Records contained in a dataset
________________

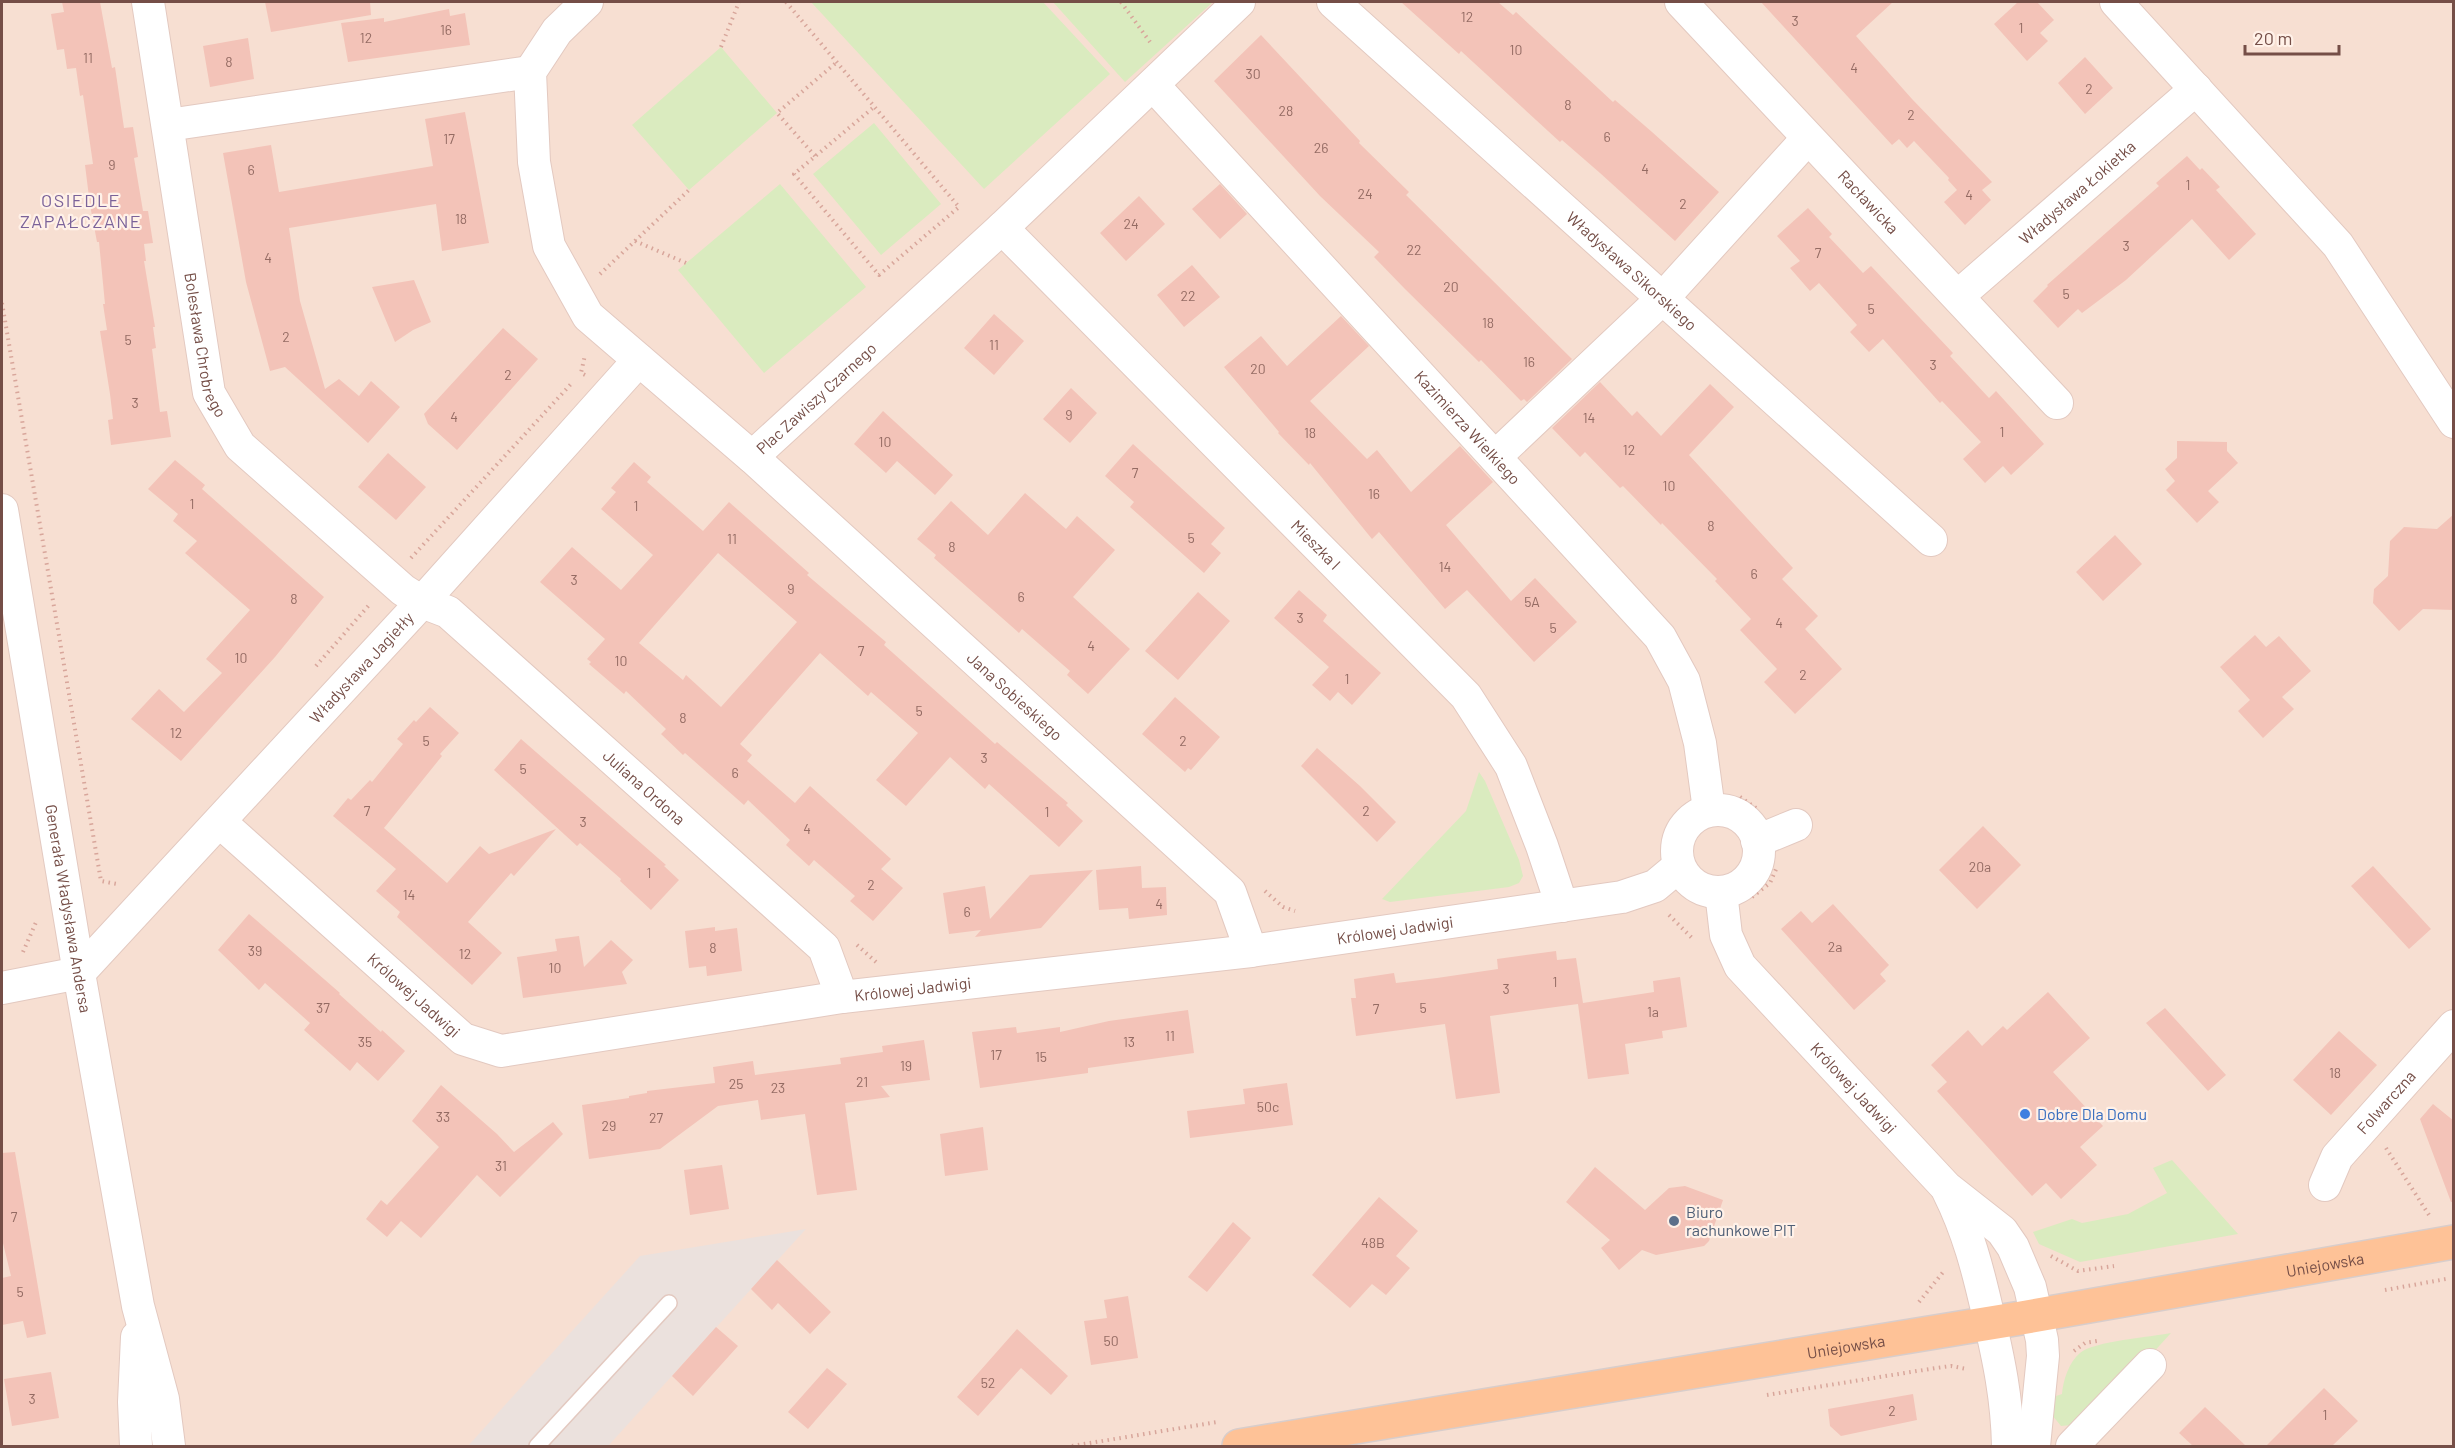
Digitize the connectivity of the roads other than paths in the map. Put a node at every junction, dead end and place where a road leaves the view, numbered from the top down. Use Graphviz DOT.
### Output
graph roads {
  1 [pos="147,2"];
  2 [pos="587,2"];
  3 [pos="1239,2"];
  4 [pos="1333,2"];
  5 [pos="1681,2"];
  6 [pos="2116,2"];
  7 [pos="530,72"];
  8 [pos="1161,76"];
  9 [pos="2196,89"];
  10 [pos="168,126"];
  11 [pos="1808,138"];
  12 [pos="1002,228"];
  13 [pos="1958,296"];
  14 [pos="1662,299"];
  15 [pos="639,360"];
  16 [pos="2057,403"];
  17 [pos="2454,422"];
  18 [pos="752,457"];
  19 [pos="1495,457"];
  20 [pos="2,510"];
  21 [pos="1931,540"];
  22 [pos="422,602"];
  23 [pos="1708,803"];
  24 [pos="220,822"];
  25 [pos="1673,853"];
  26 [pos="1734,897"];
  27 [pos="1562,906"];
  28 [pos="1251,951"];
  29 [pos="79,973"];
  30 [pos="13,985"];
  31 [pos="842,997"];
  32 [pos="2454,1026"];
  33 [pos="2325,1185"];
  34 [pos="1946,1187"];
  35 [pos="2454,1242"];
  36 [pos="669,1303"];
  37 [pos="138,1306"];
  38 [pos="2038,1314"];
  39 [pos="1990,1322"];
  40 [pos="2150,1365"];
  41 [pos="136,1446"];
  42 [pos="169,1446"];
  43 [pos="537,1446"];
  44 [pos="1239,1446"];
  45 [pos="2008,1446"];
  46 [pos="2034,1446"];
  47 [pos="2072,1446"];
  1 -- 10 [label="street, Bolesława Chrobrego"];
  2 -- 7 [label="street"];
  3 -- 8 [label="street, Plac Zawiszy Czarnego"];
  4 -- 14 [label="street, Władysława Sikorskiego"];
  5 -- 11 [label="street, Racławicka"];
  6 -- 9 [label="street"];
  7 -- 10 [label="street"];
  7 -- 15 [label="street, Plac Zawiszy Czarnego"];
  8 -- 12 [label="street, Plac Zawiszy Czarnego"];
  8 -- 19 [label="street, Kazimierza Wielkiego"];
  9 -- 13 [label="street, Władysława Łokietka"];
  9 -- 17 [label="street"];
  10 -- 22 [label="street, Bolesława Chrobrego"];
  11 -- 13 [label="street, Racławicka"];
  11 -- 14 [label="street"];
  12 -- 18 [label="street, Plac Zawiszy Czarnego"];
  12 -- 27 [label="street, Mieszka I"];
  13 -- 16 [label="street, Racławicka"];
  14 -- 19 [label="street"];
  14 -- 21 [label="street, Władysława Sikorskiego"];
  15 -- 18 [label="street, Plac Zawiszy Czarnego"];
  15 -- 22 [label="street, Władysława Jagiełły"];
  18 -- 28 [label="street, Jana Sobieskiego"];
  19 -- 23 [label="street, Kazimierza Wielkiego"];
  20 -- 29 [label="street, Generała Władysława Andersa"];
  22 -- 24 [label="street, Władysława Jagiełły"];
  22 -- 31 [label="street, Juliana Ordona"];
  23 -- 25 [label="street"];
  23 -- 26 [label="street"];
  24 -- 29 [label="street, Władysława Jagiełły"];
  24 -- 31 [label="street, Królowej Jadwigi"];
  25 -- 26 [label="street"];
  25 -- 27 [label="street, Królowej Jadwigi"];
  26 -- 34 [label="street, Królowej Jadwigi"];
  27 -- 28 [label="street, Królowej Jadwigi"];
  28 -- 31 [label="street, Królowej Jadwigi"];
  29 -- 30 [label="street"];
  29 -- 37 [label="street, Generała Władysława Andersa"];
  32 -- 33 [label="street, Folwarczna"];
  34 -- 38 [label="street, Królowej Jadwigi"];
  34 -- 39 [label="street, Królowej Jadwigi"];
  35 -- 38 [label="main road, Uniejowska"];
  36 -- 43 [label="lane"];
  37 -- 41 [label="street, Generała Władysława Andersa"];
  37 -- 42 [label="street, Generała Władysława Andersa"];
  38 -- 39 [label="main road, Uniejowska"];
  38 -- 46 [label="street, Królowej Jadwigi"];
  39 -- 44 [label="main road, Uniejowska"];
  39 -- 45 [label="street, Królowej Jadwigi"];
  40 -- 47 [label="street"];
}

________________

Exercise aim:
No picture belongs in the copy. Print every entry above exactly as it stands.

Response area:
Digitize the connectivity of the roads other than paths in the map. Put a node at every junction, dead end and place where a road leaves the view, numbered from the top down. Use Graphviz DOT.
### Output
graph roads {
  1 [pos="147,2"];
  2 [pos="587,2"];
  3 [pos="1239,2"];
  4 [pos="1333,2"];
  5 [pos="1681,2"];
  6 [pos="2116,2"];
  7 [pos="530,72"];
  8 [pos="1161,76"];
  9 [pos="2196,89"];
  10 [pos="168,126"];
  11 [pos="1808,138"];
  12 [pos="1002,228"];
  13 [pos="1958,296"];
  14 [pos="1662,299"];
  15 [pos="639,360"];
  16 [pos="2057,403"];
  17 [pos="2454,422"];
  18 [pos="752,457"];
  19 [pos="1495,457"];
  20 [pos="2,510"];
  21 [pos="1931,540"];
  22 [pos="422,602"];
  23 [pos="1708,803"];
  24 [pos="220,822"];
  25 [pos="1673,853"];
  26 [pos="1734,897"];
  27 [pos="1562,906"];
  28 [pos="1251,951"];
  29 [pos="79,973"];
  30 [pos="13,985"];
  31 [pos="842,997"];
  32 [pos="2454,1026"];
  33 [pos="2325,1185"];
  34 [pos="1946,1187"];
  35 [pos="2454,1242"];
  36 [pos="669,1303"];
  37 [pos="138,1306"];
  38 [pos="2038,1314"];
  39 [pos="1990,1322"];
  40 [pos="2150,1365"];
  41 [pos="136,1446"];
  42 [pos="169,1446"];
  43 [pos="537,1446"];
  44 [pos="1239,1446"];
  45 [pos="2008,1446"];
  46 [pos="2034,1446"];
  47 [pos="2072,1446"];
  1 -- 10 [label="street, Bolesława Chrobrego"];
  2 -- 7 [label="street"];
  3 -- 8 [label="street, Plac Zawiszy Czarnego"];
  4 -- 14 [label="street, Władysława Sikorskiego"];
  5 -- 11 [label="street, Racławicka"];
  6 -- 9 [label="street"];
  7 -- 10 [label="street"];
  7 -- 15 [label="street, Plac Zawiszy Czarnego"];
  8 -- 12 [label="street, Plac Zawiszy Czarnego"];
  8 -- 19 [label="street, Kazimierza Wielkiego"];
  9 -- 13 [label="street, Władysława Łokietka"];
  9 -- 17 [label="street"];
  10 -- 22 [label="street, Bolesława Chrobrego"];
  11 -- 13 [label="street, Racławicka"];
  11 -- 14 [label="street"];
  12 -- 18 [label="street, Plac Zawiszy Czarnego"];
  12 -- 27 [label="street, Mieszka I"];
  13 -- 16 [label="street, Racławicka"];
  14 -- 19 [label="street"];
  14 -- 21 [label="street, Władysława Sikorskiego"];
  15 -- 18 [label="street, Plac Zawiszy Czarnego"];
  15 -- 22 [label="street, Władysława Jagiełły"];
  18 -- 28 [label="street, Jana Sobieskiego"];
  19 -- 23 [label="street, Kazimierza Wielkiego"];
  20 -- 29 [label="street, Generała Władysława Andersa"];
  22 -- 24 [label="street, Władysława Jagiełły"];
  22 -- 31 [label="street, Juliana Ordona"];
  23 -- 25 [label="street"];
  23 -- 26 [label="street"];
  24 -- 29 [label="street, Władysława Jagiełły"];
  24 -- 31 [label="street, Królowej Jadwigi"];
  25 -- 26 [label="street"];
  25 -- 27 [label="street, Królowej Jadwigi"];
  26 -- 34 [label="street, Królowej Jadwigi"];
  27 -- 28 [label="street, Królowej Jadwigi"];
  28 -- 31 [label="street, Królowej Jadwigi"];
  29 -- 30 [label="street"];
  29 -- 37 [label="street, Generała Władysława Andersa"];
  32 -- 33 [label="street, Folwarczna"];
  34 -- 38 [label="street, Królowej Jadwigi"];
  34 -- 39 [label="street, Królowej Jadwigi"];
  35 -- 38 [label="main road, Uniejowska"];
  36 -- 43 [label="lane"];
  37 -- 41 [label="street, Generała Władysława Andersa"];
  37 -- 42 [label="street, Generała Władysława Andersa"];
  38 -- 39 [label="main road, Uniejowska"];
  38 -- 46 [label="street, Królowej Jadwigi"];
  39 -- 44 [label="main road, Uniejowska"];
  39 -- 45 [label="street, Królowej Jadwigi"];
  40 -- 47 [label="street"];
}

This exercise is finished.